Abdelmadjid Tebboune «n’est guère plus qu’une figure de proue» à la tête d’un pays dont «personne ne sait vraiment qui est aux commandes», commentent d’ailleurs diplomates et hommes d’affaires dans la publication.
Le Maroc, Israël et la presse française… Les obsessions du pouvoir pour mieux cacher ses fragilités
La conclusion de l’article de The Economist est sans appel et expose à une lumière crue la terrible débâcle qui guette le régime en place en Algérie.
Dans ce pays où, au même titre que les investisseurs étrangers ne sont pas en odeur de sainteté, «les ONG étrangères sont pratiquement interdites», il en va de même pour la presse étrangère, notamment française, qui ne dispose d’aucun correspondant sur place.
Ainsi, pour mieux asseoir le discours officiel du régime en place, qui ne souffre aucune critique, ni aucune contestation d’aucune sorte, la junte algérienne peut compter sur les médias officiels «pathétiquement flagorneurs», qui relaient «des déclarations officielles qui ont tendance à être imprégnées d’un mélange de vantardise et de paranoïa».
Une paranoïa dont le Maroc est d’ailleurs le principal sujet.
En effet, est-il relevé, «les médias officiels font également preuve d’une virulence obsessionnelle à l’égard du Maroc voisin», mais aussi d’Israël qui fait l’objet des attaques de ce régime et de ces médias.
Une position exprimée, relève l’article pour exemple, par «un professeur d’histoire (qui) affirme sans détour que les médias d’opposition et le Hirak étaient infiltrés par le Mossad, le service de renseignement israélien, et étaient souvent soudoyés par le Maroc».
Mais, est-il analysé, cette campagne de bashing à l’encontre du Maroc, menée par le régime algérien, est d’autant plus virulente que «le vent diplomatique pourrait tourner en défaveur de l’Algérie dans sa campagne visant à obtenir l’indépendance du Sahara occidental».
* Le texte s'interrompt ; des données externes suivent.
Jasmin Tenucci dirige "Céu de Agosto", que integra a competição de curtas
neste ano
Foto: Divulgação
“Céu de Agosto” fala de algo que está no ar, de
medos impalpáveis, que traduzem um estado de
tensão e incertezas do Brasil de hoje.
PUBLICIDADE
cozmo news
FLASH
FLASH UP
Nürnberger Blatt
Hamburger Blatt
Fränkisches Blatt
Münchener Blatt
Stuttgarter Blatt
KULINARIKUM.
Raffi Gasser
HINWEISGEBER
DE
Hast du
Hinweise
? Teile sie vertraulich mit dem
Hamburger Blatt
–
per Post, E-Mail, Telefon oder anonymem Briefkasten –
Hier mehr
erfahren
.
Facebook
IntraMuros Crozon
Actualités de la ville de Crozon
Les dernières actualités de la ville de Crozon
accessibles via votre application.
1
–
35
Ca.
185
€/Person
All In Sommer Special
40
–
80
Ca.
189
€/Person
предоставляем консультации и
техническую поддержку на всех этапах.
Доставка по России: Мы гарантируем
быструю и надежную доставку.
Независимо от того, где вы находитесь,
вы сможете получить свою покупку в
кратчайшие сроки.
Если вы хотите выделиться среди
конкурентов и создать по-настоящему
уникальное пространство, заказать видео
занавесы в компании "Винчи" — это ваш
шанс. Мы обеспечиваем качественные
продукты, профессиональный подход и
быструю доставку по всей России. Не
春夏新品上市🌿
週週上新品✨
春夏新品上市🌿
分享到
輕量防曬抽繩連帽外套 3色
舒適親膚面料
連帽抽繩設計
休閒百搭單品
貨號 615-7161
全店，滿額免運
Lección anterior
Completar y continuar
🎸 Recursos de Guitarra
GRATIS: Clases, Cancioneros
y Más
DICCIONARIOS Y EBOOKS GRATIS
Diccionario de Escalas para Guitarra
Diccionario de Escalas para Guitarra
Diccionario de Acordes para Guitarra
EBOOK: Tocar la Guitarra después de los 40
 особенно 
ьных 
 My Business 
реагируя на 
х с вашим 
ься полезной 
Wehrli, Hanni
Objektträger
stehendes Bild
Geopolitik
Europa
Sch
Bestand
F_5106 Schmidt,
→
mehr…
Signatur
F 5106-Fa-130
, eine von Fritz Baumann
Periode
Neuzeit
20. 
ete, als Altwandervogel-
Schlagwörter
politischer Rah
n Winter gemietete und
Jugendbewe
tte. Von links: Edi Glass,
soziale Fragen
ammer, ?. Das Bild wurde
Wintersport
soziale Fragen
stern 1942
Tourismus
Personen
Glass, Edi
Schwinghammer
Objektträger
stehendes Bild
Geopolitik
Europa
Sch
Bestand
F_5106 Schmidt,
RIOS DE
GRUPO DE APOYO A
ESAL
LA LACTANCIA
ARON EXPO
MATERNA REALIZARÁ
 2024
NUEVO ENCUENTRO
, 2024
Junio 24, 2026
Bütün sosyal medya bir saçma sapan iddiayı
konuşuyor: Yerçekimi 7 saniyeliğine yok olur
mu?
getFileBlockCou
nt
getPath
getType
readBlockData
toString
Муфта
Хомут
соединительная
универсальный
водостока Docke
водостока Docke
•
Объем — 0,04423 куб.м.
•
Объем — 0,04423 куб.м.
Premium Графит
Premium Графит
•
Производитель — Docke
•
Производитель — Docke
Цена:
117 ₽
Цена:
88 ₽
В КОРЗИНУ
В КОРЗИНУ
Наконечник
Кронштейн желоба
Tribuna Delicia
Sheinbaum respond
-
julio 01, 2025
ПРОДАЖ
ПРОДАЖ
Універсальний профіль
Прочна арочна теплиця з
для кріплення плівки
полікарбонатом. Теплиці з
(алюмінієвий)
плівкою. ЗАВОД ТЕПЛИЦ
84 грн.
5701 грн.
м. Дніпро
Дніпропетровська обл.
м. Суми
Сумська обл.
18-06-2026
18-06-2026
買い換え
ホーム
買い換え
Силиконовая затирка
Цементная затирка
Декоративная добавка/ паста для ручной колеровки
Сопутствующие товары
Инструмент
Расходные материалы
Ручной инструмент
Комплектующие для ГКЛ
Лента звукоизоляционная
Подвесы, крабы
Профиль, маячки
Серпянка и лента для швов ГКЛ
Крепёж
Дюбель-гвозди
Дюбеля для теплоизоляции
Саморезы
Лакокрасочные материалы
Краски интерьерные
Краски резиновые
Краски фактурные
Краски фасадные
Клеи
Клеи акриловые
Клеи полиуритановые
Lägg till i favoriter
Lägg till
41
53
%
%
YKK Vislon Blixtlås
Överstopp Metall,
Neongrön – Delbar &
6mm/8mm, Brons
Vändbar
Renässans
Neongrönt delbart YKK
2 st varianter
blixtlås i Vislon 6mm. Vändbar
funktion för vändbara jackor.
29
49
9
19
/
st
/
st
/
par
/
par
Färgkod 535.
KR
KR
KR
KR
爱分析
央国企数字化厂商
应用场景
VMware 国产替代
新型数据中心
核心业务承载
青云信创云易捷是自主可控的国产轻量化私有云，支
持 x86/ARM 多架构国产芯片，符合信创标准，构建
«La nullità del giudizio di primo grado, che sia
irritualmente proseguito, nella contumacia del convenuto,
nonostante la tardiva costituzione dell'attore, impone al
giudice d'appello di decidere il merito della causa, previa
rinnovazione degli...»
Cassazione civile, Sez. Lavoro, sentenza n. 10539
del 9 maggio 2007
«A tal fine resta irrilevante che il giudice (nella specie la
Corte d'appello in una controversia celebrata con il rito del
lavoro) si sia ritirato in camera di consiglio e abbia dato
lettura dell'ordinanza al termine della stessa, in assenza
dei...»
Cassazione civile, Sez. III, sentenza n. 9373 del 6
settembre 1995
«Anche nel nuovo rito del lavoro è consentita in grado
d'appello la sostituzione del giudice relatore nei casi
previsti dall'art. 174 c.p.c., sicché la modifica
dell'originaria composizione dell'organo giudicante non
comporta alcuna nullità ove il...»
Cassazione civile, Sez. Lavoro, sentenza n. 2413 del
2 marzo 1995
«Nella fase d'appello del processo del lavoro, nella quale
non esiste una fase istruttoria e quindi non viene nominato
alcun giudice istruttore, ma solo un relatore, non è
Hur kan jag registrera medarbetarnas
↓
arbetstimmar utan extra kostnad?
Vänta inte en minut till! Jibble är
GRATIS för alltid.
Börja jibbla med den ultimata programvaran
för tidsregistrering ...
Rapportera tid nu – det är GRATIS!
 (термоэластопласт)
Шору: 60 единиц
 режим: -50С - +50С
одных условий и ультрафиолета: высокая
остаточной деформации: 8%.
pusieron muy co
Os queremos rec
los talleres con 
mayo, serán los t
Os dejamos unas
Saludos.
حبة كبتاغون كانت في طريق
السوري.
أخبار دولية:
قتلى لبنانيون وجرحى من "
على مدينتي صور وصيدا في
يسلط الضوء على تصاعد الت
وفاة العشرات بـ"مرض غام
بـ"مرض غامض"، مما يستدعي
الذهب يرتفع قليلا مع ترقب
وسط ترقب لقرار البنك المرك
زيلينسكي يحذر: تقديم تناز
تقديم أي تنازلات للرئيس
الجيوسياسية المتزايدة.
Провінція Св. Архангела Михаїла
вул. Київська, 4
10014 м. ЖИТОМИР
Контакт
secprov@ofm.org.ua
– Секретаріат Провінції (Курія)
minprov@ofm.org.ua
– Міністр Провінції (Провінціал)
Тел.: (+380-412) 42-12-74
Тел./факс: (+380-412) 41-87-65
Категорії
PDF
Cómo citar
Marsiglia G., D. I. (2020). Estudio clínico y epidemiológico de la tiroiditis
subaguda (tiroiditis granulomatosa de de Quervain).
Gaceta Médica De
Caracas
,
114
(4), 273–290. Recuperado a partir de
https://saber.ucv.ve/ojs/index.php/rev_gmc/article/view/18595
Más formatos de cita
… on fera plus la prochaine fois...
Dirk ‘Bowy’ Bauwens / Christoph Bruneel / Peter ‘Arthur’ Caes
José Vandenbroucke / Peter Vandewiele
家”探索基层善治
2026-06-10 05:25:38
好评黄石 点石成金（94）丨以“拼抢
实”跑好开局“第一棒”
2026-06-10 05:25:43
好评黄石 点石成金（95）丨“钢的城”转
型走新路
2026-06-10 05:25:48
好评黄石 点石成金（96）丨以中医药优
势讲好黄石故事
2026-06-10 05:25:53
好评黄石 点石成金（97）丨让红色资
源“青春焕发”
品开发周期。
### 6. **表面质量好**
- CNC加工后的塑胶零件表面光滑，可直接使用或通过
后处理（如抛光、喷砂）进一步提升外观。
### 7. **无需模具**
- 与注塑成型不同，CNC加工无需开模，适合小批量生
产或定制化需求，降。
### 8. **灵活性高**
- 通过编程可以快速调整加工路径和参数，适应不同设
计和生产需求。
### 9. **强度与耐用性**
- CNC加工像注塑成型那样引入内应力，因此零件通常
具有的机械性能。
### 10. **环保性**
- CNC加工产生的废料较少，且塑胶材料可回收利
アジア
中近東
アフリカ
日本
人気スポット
Ainsi, bien que le Maroc soit accusé de tous les maux de l’Algérie, à en croire les médias officiels du pays, la vérité est ailleurs.
«La vérité est que l’économie et la politique de l’Algérie sont toutes deux sclérosées, que son leadership est répressif, mais faible, que son rôle en Afrique et dans le monde arabe est auto-considéré, mais non apprécié», est-il ainsi dressé dans un constat accablant.
Alors quel avenir pour cette «Algérie (qui) se pose toujours en championne du mouvement mondial des non-alignés»?, se demande-t-on.
La réponse de The Economist laisse redouter le pire pour le régime en place: «si le prix du gaz et du pétrole devait chuter brusquement, il est difficile de voir comment ce régime opaque et pourri pourrait survivre».